(AVAILABLE RECORDS)

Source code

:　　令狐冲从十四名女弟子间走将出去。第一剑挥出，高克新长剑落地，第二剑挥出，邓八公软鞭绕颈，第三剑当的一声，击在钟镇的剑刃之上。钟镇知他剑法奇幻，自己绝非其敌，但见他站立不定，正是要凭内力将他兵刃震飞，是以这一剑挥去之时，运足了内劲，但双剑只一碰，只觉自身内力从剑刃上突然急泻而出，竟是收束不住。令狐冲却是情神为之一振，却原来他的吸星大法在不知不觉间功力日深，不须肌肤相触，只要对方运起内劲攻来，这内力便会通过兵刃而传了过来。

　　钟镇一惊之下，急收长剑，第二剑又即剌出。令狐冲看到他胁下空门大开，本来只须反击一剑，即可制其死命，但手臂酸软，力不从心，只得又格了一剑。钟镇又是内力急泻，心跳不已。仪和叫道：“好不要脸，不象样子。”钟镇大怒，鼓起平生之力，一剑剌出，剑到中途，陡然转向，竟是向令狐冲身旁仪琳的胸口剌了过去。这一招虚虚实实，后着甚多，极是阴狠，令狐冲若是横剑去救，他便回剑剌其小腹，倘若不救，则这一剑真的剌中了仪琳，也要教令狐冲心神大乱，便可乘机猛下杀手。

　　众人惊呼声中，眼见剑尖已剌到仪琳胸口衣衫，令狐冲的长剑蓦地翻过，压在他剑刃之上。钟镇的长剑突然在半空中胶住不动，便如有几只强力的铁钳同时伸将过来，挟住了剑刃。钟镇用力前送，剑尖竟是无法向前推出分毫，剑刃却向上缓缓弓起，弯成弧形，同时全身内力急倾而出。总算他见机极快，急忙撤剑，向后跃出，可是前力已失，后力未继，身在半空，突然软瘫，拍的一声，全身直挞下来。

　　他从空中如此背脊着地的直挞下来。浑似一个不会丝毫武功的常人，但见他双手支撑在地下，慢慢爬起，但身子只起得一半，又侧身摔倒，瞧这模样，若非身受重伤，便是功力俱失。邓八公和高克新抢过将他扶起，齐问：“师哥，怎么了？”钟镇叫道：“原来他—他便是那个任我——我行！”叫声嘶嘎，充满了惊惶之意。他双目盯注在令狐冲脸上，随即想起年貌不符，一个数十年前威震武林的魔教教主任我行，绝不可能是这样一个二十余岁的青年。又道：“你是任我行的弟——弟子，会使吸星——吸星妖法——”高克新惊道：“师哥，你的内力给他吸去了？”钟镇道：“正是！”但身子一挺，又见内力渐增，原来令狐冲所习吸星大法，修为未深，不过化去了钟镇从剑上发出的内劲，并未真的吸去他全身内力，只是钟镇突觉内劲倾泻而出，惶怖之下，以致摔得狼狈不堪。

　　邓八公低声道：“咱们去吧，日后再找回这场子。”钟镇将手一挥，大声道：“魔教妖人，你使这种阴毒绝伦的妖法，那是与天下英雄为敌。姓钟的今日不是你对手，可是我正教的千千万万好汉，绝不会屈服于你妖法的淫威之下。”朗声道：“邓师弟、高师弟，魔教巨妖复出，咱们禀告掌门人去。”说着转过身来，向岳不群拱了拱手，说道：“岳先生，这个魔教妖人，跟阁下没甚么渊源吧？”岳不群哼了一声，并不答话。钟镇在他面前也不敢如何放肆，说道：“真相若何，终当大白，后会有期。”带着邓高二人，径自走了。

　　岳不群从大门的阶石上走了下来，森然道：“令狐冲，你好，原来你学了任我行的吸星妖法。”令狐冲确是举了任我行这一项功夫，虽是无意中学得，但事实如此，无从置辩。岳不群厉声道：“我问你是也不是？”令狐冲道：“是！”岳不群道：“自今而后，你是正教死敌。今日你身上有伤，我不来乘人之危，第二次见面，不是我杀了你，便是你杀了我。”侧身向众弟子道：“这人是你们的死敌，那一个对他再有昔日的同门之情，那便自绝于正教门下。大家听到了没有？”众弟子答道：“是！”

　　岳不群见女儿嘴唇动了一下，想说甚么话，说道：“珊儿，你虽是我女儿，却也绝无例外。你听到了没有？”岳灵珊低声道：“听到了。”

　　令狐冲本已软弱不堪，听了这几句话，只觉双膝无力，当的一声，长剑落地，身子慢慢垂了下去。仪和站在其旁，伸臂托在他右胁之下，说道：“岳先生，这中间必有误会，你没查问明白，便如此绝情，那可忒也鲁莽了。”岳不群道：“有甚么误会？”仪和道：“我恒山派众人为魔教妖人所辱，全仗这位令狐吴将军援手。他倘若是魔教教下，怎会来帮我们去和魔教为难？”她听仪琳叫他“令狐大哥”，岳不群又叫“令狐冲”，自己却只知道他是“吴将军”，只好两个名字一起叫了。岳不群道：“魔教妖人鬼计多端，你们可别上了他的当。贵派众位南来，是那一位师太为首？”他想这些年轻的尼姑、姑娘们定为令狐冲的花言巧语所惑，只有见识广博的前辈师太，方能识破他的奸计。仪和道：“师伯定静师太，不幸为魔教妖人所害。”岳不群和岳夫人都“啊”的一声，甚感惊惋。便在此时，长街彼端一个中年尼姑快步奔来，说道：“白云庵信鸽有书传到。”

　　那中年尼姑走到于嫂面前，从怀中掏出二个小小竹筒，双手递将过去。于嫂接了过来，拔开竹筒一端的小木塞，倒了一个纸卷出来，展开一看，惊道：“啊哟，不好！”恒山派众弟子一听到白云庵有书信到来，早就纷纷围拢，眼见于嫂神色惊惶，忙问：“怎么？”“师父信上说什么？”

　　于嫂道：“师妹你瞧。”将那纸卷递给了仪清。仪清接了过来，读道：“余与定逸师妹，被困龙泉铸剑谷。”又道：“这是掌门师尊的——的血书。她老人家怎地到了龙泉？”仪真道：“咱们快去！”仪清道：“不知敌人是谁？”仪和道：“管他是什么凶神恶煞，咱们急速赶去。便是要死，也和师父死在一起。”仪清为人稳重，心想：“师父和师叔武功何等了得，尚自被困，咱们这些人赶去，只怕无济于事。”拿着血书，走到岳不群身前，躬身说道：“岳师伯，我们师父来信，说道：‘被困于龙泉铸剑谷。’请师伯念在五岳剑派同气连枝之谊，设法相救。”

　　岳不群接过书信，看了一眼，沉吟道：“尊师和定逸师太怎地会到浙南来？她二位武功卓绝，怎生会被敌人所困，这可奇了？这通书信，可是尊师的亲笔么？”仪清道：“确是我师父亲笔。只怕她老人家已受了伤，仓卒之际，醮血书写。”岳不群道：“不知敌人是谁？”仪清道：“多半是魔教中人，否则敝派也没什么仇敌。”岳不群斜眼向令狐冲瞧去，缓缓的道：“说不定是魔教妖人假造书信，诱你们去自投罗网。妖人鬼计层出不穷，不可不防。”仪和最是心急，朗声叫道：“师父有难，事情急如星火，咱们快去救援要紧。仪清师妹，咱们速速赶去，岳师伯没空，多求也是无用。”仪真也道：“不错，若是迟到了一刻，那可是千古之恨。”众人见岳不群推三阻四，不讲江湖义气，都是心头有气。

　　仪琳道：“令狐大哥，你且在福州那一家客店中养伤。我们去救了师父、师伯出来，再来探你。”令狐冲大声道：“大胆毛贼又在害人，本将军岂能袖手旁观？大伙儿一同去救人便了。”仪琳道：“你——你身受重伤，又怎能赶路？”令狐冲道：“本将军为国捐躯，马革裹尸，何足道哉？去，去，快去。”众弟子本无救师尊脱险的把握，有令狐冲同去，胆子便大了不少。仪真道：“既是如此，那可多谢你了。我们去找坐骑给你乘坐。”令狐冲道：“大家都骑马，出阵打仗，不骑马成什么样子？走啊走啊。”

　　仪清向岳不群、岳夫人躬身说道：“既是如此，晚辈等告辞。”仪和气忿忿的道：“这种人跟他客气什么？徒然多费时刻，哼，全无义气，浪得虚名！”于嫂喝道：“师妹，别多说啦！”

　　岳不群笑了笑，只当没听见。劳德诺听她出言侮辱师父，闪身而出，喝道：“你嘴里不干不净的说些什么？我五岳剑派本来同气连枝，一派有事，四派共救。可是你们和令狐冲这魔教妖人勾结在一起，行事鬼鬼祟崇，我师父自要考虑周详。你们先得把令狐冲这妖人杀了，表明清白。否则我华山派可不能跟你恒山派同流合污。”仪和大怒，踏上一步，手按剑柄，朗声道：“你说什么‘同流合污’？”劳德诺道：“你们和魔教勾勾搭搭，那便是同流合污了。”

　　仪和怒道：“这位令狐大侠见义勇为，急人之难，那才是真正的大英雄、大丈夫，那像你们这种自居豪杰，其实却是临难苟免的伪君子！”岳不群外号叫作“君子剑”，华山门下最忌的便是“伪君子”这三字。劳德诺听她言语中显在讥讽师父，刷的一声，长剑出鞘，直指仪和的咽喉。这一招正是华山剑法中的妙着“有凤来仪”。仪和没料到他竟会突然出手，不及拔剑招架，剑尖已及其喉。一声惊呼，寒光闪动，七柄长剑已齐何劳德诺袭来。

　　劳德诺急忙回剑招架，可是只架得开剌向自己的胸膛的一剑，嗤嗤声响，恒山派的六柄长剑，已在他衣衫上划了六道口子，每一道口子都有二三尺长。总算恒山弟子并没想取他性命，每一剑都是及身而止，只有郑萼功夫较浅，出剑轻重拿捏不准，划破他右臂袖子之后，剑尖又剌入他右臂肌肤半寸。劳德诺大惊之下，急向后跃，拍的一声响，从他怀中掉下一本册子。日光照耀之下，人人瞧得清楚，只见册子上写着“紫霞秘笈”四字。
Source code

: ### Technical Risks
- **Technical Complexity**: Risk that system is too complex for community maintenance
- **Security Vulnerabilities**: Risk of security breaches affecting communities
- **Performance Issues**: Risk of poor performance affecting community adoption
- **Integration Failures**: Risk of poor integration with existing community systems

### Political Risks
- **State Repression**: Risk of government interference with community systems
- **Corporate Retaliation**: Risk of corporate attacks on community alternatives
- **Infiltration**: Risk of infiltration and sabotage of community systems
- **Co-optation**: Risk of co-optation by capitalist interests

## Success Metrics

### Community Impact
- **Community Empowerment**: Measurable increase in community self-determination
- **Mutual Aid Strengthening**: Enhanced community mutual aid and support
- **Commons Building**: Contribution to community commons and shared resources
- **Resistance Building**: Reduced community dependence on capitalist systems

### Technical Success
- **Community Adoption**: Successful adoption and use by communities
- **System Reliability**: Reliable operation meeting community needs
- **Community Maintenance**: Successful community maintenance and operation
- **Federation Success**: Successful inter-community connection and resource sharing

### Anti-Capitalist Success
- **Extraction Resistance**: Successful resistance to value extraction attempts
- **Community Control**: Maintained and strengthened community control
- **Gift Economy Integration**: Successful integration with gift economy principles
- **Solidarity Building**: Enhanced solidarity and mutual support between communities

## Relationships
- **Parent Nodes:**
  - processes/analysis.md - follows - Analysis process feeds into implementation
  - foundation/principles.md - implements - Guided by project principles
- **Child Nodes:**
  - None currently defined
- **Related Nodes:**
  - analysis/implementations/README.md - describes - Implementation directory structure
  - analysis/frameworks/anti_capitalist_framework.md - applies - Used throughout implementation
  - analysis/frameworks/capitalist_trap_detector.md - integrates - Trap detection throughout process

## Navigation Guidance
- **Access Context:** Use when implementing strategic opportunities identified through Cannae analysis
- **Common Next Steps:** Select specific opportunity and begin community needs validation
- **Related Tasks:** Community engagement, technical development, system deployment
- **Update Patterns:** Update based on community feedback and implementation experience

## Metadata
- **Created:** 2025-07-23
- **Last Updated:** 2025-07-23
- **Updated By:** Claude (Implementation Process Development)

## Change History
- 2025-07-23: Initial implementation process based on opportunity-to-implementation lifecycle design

(End AVAILABLE RECORDS)

** TASK INSTRUCTIONS **
From the records above, transcribe exactly the run of lines that opens with the line holding "- **Gift Economy" and closes with the line holding "## Navigation Guidance", both included.

** EXERCISE OUTPUT **
- **Gift Economy Integration**: Successful integration with gift economy principles
- **Solidarity Building**: Enhanced solidarity and mutual support between communities

## Relationships
- **Parent Nodes:**
  - processes/analysis.md - follows - Analysis process feeds into implementation
  - foundation/principles.md - implements - Guided by project principles
- **Child Nodes:**
  - None currently defined
- **Related Nodes:**
  - analysis/implementations/README.md - describes - Implementation directory structure
  - analysis/frameworks/anti_capitalist_framework.md - applies - Used throughout implementation
  - analysis/frameworks/capitalist_trap_detector.md - integrates - Trap detection throughout process

## Navigation Guidance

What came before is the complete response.